January 27, 2012

What Americans Think About the Defense Budget

The New York Times generated a handy budget calculator that allowed its readers to trim dollars off the budget of the Department of Defense. As my colleague Travis Sharp noted, the cuts they collectively voted on reveal some really interesting things about what a reasonably informed public -- the kind of people who participate in online defense budget surveys, for example -- thinks about defense policy.

1. John Mearsheimer and Bob Kaplan may believe in the stopping power of water, but the public isn't so convinced. It has little idea what the U.S. Navy (SEAL teams aside) does in terms of national security. The public is more ready to stop building ships than it is to stop buying aircraft or to cut ground forces. Here the public is at odds with the majority of defense policy analysts I know. 

2. Half of the public is in favor of removing one leg -- nuclear weapons on bombers -- from the nuclear triad.

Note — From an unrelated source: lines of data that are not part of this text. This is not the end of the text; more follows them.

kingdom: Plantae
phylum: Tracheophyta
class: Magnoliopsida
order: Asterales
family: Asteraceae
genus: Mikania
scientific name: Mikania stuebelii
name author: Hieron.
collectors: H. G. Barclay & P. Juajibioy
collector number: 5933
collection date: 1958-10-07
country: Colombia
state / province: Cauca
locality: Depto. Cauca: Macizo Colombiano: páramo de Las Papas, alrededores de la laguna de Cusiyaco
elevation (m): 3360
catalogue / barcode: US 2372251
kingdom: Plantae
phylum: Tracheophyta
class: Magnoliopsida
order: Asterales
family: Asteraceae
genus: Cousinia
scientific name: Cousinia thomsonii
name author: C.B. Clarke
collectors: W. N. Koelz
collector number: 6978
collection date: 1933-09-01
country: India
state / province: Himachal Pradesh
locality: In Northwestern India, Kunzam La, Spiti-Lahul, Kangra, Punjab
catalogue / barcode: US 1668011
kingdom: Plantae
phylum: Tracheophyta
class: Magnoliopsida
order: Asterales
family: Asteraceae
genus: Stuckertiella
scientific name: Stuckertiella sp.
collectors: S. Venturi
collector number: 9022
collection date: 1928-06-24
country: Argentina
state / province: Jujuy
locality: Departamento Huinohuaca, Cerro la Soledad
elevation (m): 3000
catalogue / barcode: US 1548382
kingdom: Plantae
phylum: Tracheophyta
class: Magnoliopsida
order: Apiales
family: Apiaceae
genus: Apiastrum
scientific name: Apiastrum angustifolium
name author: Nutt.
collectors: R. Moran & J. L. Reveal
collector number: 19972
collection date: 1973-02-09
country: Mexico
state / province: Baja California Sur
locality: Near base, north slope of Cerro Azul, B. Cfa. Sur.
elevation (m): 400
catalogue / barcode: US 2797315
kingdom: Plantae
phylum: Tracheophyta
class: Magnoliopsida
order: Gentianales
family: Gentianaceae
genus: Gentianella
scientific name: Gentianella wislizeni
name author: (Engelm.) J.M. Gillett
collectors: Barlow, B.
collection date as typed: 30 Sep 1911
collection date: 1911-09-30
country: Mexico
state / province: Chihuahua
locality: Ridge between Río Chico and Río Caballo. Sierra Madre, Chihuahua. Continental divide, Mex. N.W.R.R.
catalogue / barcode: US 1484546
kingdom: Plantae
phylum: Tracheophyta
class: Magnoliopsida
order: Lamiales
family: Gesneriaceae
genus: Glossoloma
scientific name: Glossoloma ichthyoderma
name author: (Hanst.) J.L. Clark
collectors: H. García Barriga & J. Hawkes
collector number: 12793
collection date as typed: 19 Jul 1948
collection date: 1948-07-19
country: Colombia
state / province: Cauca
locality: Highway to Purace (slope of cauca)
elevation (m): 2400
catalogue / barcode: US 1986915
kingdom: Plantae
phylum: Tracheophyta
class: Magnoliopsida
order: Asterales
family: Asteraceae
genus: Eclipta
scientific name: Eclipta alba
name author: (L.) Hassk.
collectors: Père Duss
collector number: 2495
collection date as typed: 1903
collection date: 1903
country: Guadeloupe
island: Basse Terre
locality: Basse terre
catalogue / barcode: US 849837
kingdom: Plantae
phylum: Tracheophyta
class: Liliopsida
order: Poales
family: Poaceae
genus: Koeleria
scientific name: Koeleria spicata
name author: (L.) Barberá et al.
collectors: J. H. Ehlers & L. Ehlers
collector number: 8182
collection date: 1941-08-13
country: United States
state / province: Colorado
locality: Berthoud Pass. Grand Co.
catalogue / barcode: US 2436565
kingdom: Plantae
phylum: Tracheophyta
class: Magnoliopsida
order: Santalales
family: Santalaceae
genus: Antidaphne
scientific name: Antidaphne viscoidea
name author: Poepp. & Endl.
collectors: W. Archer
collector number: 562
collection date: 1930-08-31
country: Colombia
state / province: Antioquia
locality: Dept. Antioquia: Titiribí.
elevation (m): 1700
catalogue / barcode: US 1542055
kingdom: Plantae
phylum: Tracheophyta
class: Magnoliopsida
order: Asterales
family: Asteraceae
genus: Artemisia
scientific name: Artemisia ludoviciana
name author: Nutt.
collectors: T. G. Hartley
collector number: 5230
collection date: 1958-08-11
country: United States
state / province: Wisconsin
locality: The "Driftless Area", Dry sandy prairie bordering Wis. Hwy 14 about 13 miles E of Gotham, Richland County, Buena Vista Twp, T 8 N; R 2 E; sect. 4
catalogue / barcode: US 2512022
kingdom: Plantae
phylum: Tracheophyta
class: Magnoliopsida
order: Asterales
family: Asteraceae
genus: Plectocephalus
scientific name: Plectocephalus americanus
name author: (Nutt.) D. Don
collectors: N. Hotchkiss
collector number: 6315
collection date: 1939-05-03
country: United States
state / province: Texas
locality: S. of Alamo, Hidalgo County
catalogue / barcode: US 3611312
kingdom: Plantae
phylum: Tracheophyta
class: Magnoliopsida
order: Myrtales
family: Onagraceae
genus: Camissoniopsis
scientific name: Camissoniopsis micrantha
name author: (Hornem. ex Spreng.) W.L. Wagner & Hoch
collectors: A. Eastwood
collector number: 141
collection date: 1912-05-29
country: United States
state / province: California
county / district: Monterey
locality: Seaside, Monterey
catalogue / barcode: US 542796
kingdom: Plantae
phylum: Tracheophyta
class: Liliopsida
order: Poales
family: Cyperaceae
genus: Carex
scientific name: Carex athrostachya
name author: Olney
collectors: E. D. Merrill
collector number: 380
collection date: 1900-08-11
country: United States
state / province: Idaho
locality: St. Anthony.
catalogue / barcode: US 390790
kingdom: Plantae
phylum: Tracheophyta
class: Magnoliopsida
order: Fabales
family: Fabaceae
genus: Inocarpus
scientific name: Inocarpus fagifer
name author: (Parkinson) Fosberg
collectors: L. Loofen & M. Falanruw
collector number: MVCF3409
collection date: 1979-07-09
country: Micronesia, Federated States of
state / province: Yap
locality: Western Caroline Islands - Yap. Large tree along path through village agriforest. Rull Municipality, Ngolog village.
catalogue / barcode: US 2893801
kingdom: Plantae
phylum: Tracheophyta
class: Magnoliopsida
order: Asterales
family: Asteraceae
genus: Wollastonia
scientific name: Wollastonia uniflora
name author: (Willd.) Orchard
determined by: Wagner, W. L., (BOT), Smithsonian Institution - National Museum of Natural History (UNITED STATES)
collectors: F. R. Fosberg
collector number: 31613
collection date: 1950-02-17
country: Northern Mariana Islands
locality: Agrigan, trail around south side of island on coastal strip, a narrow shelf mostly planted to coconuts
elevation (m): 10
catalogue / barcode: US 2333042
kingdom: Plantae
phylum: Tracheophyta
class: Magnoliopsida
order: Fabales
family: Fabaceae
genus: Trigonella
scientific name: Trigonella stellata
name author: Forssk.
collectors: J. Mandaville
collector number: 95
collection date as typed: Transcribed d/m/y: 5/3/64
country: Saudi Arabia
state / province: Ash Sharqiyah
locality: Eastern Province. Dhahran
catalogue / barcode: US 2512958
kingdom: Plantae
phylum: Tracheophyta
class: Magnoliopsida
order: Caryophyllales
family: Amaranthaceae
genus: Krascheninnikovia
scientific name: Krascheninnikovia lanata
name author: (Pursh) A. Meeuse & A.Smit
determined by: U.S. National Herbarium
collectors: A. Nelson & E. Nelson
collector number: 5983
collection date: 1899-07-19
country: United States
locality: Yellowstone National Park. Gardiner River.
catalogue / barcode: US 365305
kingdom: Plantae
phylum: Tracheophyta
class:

3. The public wants to close bases overseas -- even though, as Travis noted in an email, these bases can save money by reducing the cost of getting soldiers in and out of theater.

4. The public might not fully understand how much of the defense budget is eaten up by personnel costs. The public was very reluctant to cap the pay of service personnel and wanted to keep TriCare -- though it was open to a raise in TriCare premiums.

I think we in the defense analysis community have to do a better job explaining some things to the public, such as why, in the event of a major war, you can recruit and train new infantry battalions quicker than you can design and build ships, and also how much of the budget is eaten up by personnel costs. If you are a member of the Congress, meanwhile, I think you will find that you have more support to cut the defense budget than you might have previously thought. It will be up to you, though, to explain to your constituents why some cuts are smarter than others and why some "obvious" cuts are not as smart on second glance as they are at first.